En effet, sa valeur boursière a été multipliée par 13 entre 2010 (où l’action valait 27 $) et le 5 août 2015 (où l’action a atteint son sommet à 347.84 $). Pendant un bref moment durant l’été 2015, Valeant était même devenu la plus grosse entreprise au Canada. Avec ses 118 milliards de dollars de capitalisation, elle avait dépassé la Banque Royale du Canada qui détenait ce titre.
Son secret? Un modèle d’affaires ultra-simple pour une rentabilité mirobolante à court terme. D’abord, acheter d’autres compagnies pharmaceutiques en finançant leurs achats avec de la dette. Ensuite, couper dans les dépenses de ces entreprises (principalement la recherche et le développement) et augmenter de façon importante les prix des médicaments que ces entreprises vendent. Finalement, répéter les deux premières opérations de plus en plus souvent avec des entreprises de plus en plus grosses. Une recette simple pour devenir rapidement un géant.
Tant que ce modèle d’affaires ne reste connu que des investisseurs qui veulent en profiter, le manège peut continuer pendant quelques années. Il est par contre impossible d’arnaquer tout le monde tout le temps.
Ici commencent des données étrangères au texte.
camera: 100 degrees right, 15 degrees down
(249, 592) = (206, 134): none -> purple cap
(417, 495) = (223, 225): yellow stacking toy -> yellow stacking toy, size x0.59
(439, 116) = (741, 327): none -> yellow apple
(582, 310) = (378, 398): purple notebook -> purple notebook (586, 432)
Cette manière facile de faire de l’argent sera éventuellement reprise par quelqu’un qui ne sera pas discret. C’est à ce moment que le public sera mis au courant et que les politiciens réagiront face à ces pratiques commerciales immorales.
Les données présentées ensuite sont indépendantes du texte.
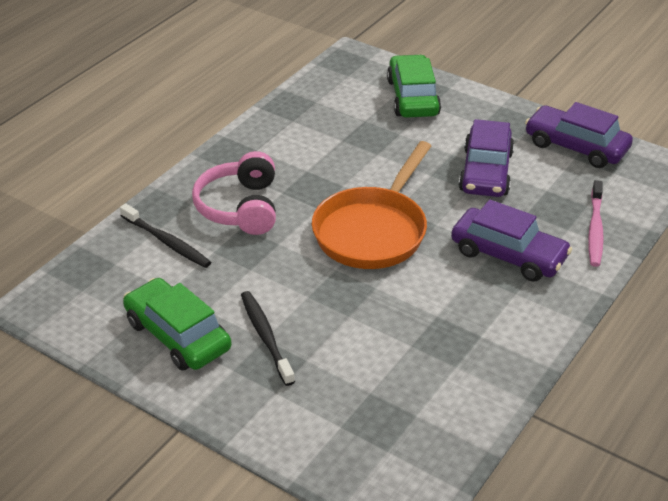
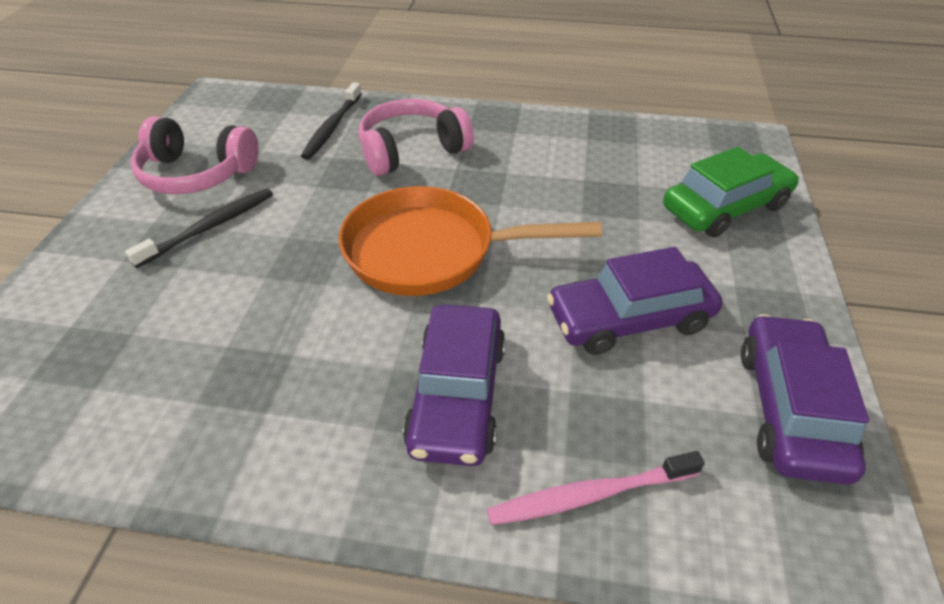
camera: 65 degrees right, 5 degrees up
(178, 335) = (197, 174): green car -> pink headphones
C’est d’ailleurs ce qui est arrivé à Valeant à la fin septembre, lorsqu’un entrepreneur a imité sa pratique en multipliant par 50 le prix d’un médicament, ce qui a scandalisé le public. Rapidement, certains financiers ont alors observé que Valeant faisait la même chose. Les élus américains ont alors lancé une enquête sur les pratiques de Valeant. En une semaine, le titre de Valeant a perdu 25% de sa valeur, soit plus de 35 milliards de dollars.
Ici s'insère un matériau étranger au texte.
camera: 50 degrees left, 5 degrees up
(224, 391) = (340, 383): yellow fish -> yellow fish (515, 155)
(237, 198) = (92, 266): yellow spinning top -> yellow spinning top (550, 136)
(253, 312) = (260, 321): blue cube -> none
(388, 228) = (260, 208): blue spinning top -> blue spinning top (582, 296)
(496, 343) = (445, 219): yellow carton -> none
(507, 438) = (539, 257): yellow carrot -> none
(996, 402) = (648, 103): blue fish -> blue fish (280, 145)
Un modèle d’affaires comme celui de Valeant a besoin d’une croissance exponentielle pour fonctionner parce que le remboursement des dettes contractées est garanti par les revenus futurs de l’entreprise. Une crise importante comme celle qu’a récemment connue Valeant met en péril toute l’entreprise.
Pour éviter la faillite, il n’est pas rare que des entreprises ou des états, dans cette situation, choisissent d’avoir recours à la fraude. On peut penser à Enron ou à la Grèce, par exemple. Que ce soit vrai ou non, une simple rumeur de fraude aura alors un immense effet.
C’est ce qui est arrivé à Valeant le 21 octobre dernier. Citron Research, une firme spécialisée dans la spéculation sur les titres en baisse, a annoncé qu’elle voyait une fraude quant à une relation que Valeant a avec une autre entreprise, Philidor RX. Le titre de Valeant est alors tombé jusqu’à 117 $ avant de remonter. En moins de trois mois, la valeur de Valeant est passée de 120 milliards $ à 40 milliards $ .
Valeant n’est pas la seule entreprise basée sur un tel stratagème. Une bonne partie de notre économie dépend de dettes garanties par la croissance future. Alors que nous entrons potentiellement dans une période de stagnation prolongée de notre économie, il ne serait pas surprenant que nous découvrions qu’une bonne partie de notre richesse n’existe en fait que sur papier.